Yes, SWA did NOT get revenue for that seat, but DID follow their boarding procedures and "PASSENGER of SIZE" guidelines.


----------



## ScoopKona

vacationhopeful said:


> The "fat kid" was higher up the feeding chain



Yes, I think that has been established.


----------



## Rose Pink

Perhaps airline internet sites need a pop-up that asks, "Do you need two seats?" as a reminder to persons of size.  [Oh, why can't we just say large?  Why so PC with "persons of size?"  It's large. Or extra-large. Everyone is a "size." We aren't discussing the need for a small-sized person to need extra room--the baggage thread is on the Travel forum.]

Also, if making reservations over the phone, the agent should also ask.  This leaves no question regarding airline policy.  It seems obvious to me that anyone who has ever flown knows the seat limitations and should take responsibility for asking themselves but since, as per the woman suing, they don't seem to have a clue then airlines could make it easier by one simple question.  "Airline seats are 17 inches wide.  Will you be needing two to accomodate your size?"


----------



## Tia

Rose Pink said:


> .... airlines could make it easier by one simple question.  "Airline seats are 17 inches wide.  Will you be needing two to accomodate your size?"



Yes they could easily do this, seems like a no brainer


----------



## Blue Skies

The woman who is suing SWA has a website: http://www.kenlietiggeman.com/

She talks about the lawsuit on her blog.  She has lost over 100 pounds so far and is trying to lose more.  

She says she is not opposed to purchasing 2 tickets, but the rules are inconsistent and left up to the discretion of the gate agent.  She flies a lot and sometimes she is deemed "to fat to fly" and other times she is not.  Also, she wishes the gate agent would use more discretion when pointing out her size in front of the other passengers.  It's all on her blog.


----------



## timeos2

Losing weight isn't easy no matter how much a person may desire to. Gaining weight is easy to do no matter how much you may not want to.  Self discipline isn't a strong suit for many. 

But it is no surprise to anyone, regardless of what even the most positive thinking may want to see, to know that you have gained weight or find that weight limits or seat size that used to be meaningless (weight limits) or easily navigated (seat size) now present a problem.  If you think you may have an issue chances are you do. It would be wise to inquire how large a seat is on that plane - if only to make yourself comfortable.  It isn't the job or problem of the airline although we have as a society pushed it off the individual and onto a third party - not really a fair thing to do.  Then we are surprised when things don't work out.  

Take personal responsibility and be realistic goes a LONG way toward avoiding any problems.  Regardless of size.


----------



## Rose Pink

timeos2 said:


> Losing weight isn't easy no matter how much a person may desire to. Gaining weight is easy to do no matter how much you may not want to.  Self discipline isn't a strong suit for many.

▬▬▬

Work instructions:
**1.** Write out the part of the forum thread about airline seating starting with "Yes they could" and going on through "to lose more.".
**2.** In the forum thread about airline seating, how much weight does Blue Skies say the woman suing SWA has lost so far?
**3.** Continue the forum thread about airline seating from its last line.

▬▬▬

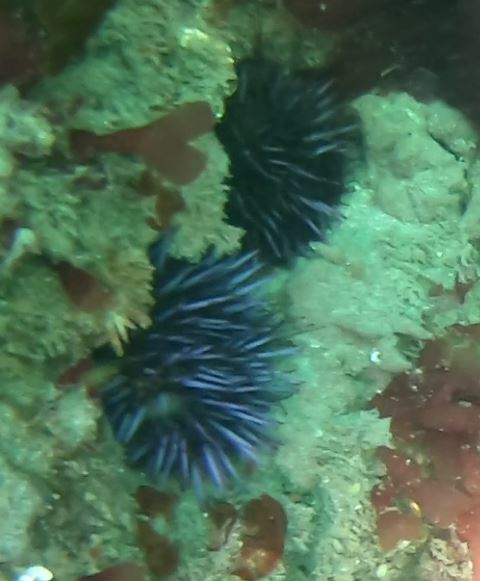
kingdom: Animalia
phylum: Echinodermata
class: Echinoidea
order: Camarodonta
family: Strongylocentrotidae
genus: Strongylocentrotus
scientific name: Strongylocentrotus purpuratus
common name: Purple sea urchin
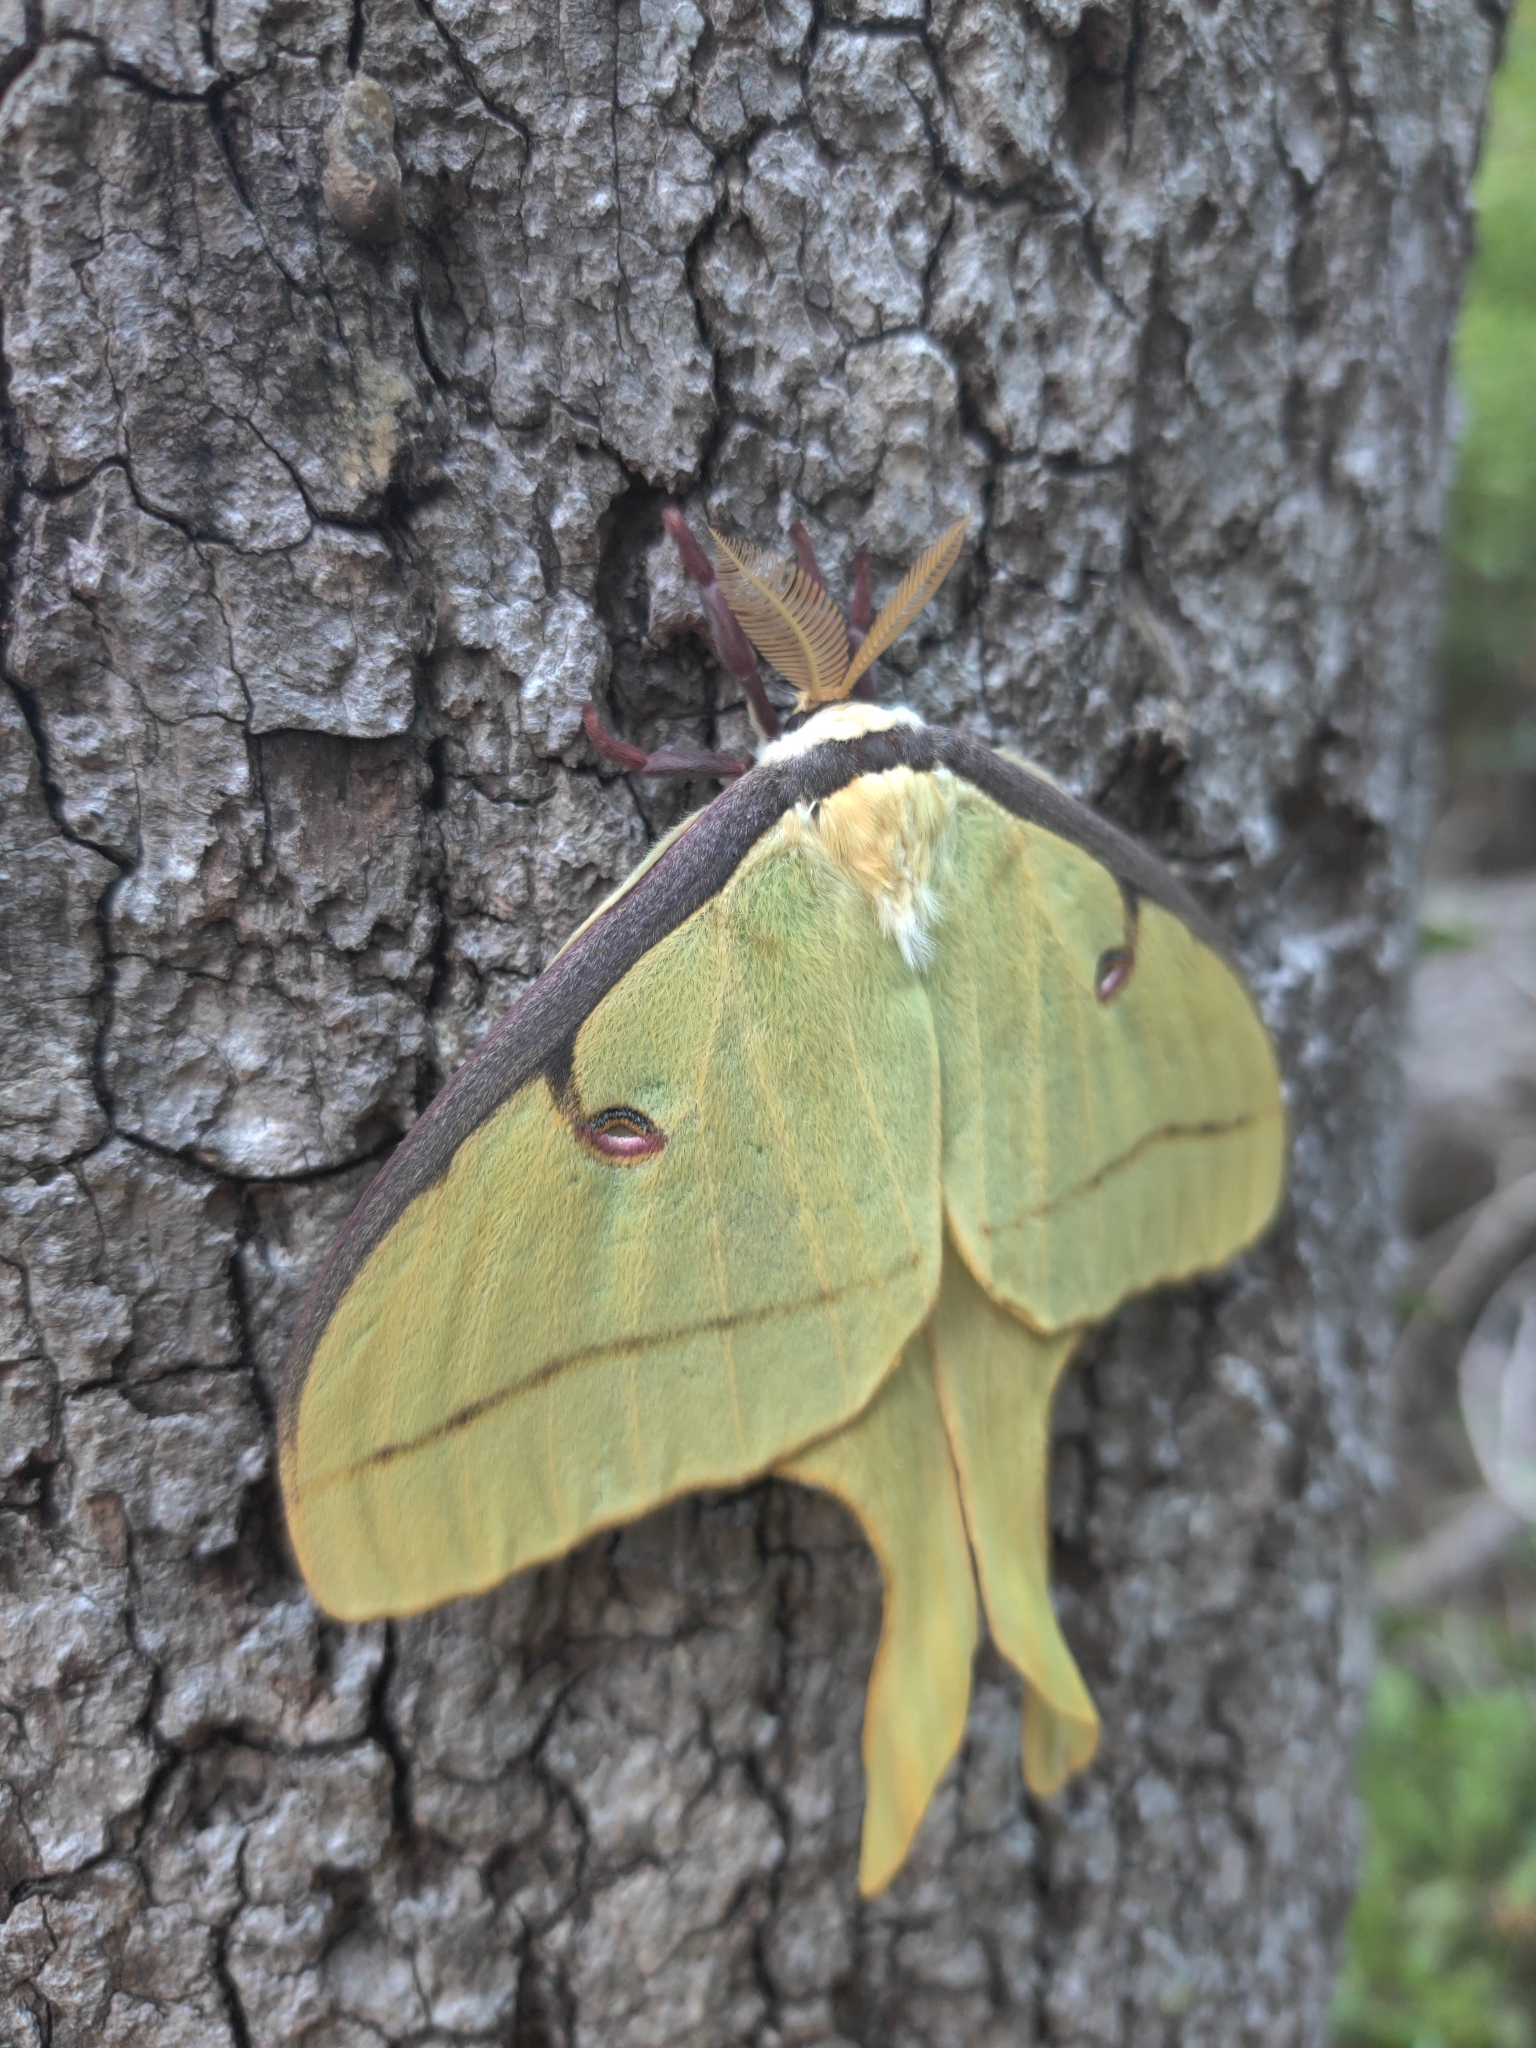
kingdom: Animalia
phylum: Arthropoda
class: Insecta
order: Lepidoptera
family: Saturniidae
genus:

▬▬▬

Results by task:
**1.**
Yes they could easily do this, seems like a no brainer


----------



## Blue Skies

The woman who is suing SWA has a website: http://www.kenlietiggeman.com/

She talks about the lawsuit on her blog.  She has lost over 100 pounds so far and is trying to lose more.

**2.** Over 100 pounds.

**3.**
> 
> But it is no surprise to anyone, regardless of what even the most positive thinking may want to see, to know that you have gained weight or find that weight limits or seat size that used to be meaningless (weight limits) or easily navigated (seat size) now present a problem.  If you think you may have an issue chances are you do. It would be wise to inquire how large a seat is on that plane - if only to make yourself comfortable.  It isn't the job or problem of the airline although we have as a society pushed it off the individual and onto a third party - not really a fair thing to do.  Then we are surprised when things don't work out.
> 
> Take personal responsibility and be realistic goes a LONG way toward avoiding any problems.  Regardless of size.


I completely agree but since people either do not recognize their size nor take responsibility for it, I think it would make it more consistent for everyone, regardless of size, if the website or agent asked the question.  Then there would be no confusion.  The airline does bear responsibility to all of its passengers for clear rules of safety.


----------



## Rose Pink

Blue Skies said:


> The woman who is suing SWA has a website: http://www.kenlietiggeman.com/
> 
> She talks about the lawsuit on her blog.  She has lost over 100 pounds so far and is trying to lose more.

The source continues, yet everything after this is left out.